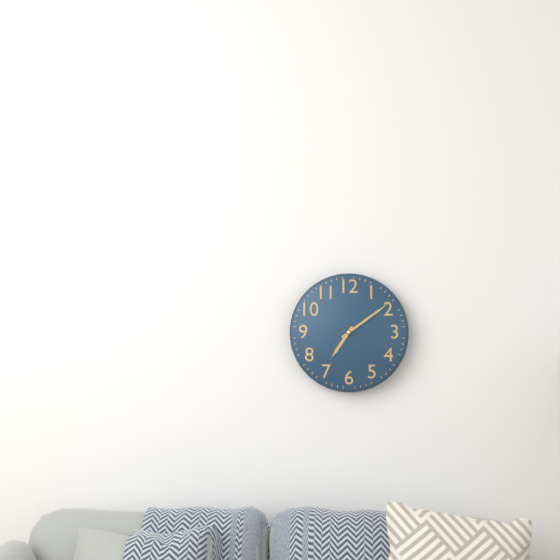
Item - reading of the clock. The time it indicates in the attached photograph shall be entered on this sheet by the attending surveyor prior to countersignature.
7:09
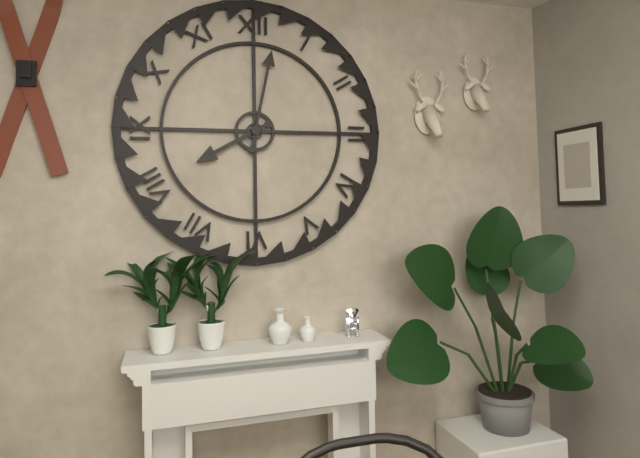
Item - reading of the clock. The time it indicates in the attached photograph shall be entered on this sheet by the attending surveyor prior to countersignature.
8:02
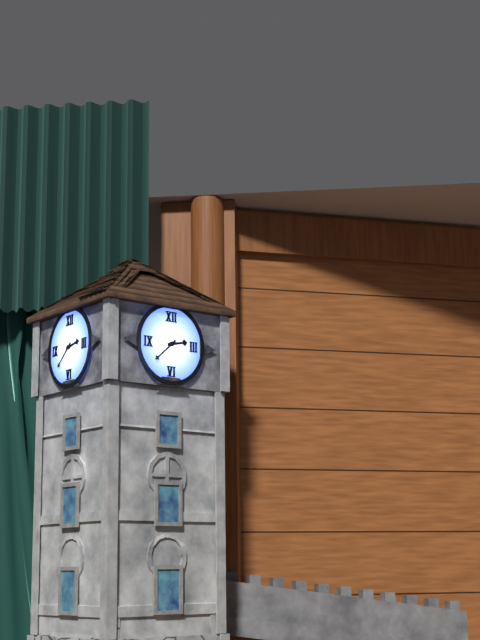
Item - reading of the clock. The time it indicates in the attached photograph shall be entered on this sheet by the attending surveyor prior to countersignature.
2:38
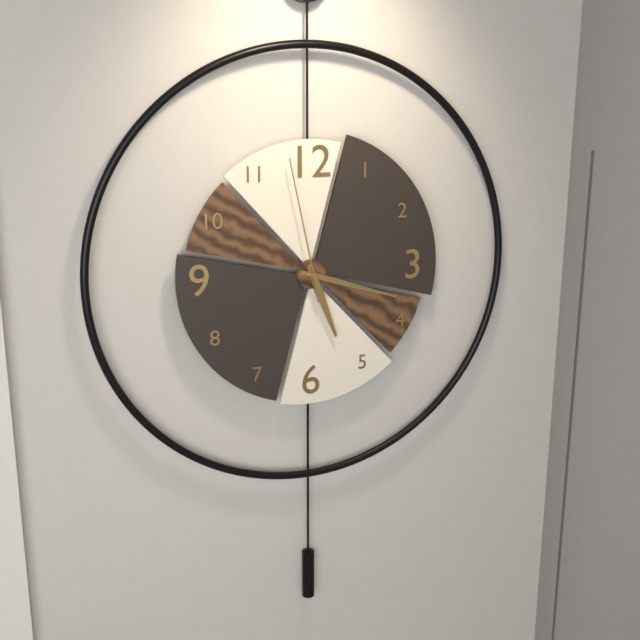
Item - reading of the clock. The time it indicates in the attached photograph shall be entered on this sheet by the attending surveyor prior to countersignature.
^^^^^^^^^^^^^^^^
Copy every line of text in the records above word for word, leaving out the pictures.

Item - reading of the clock. The time it indicates in the attached photograph shall be entered on this sheet by the attending surveyor prior to countersignature.
7:09
Item - reading of the clock. The time it indicates in the attached photograph shall be entered on this sheet by the attending surveyor prior to countersignature.
8:02
Item - reading of the clock. The time it indicates in the attached photograph shall be entered on this sheet by the attending surveyor prior to countersignature.
2:38
Item - reading of the clock. The time it indicates in the attached photograph shall be entered on this sheet by the attending surveyor prior to countersignature.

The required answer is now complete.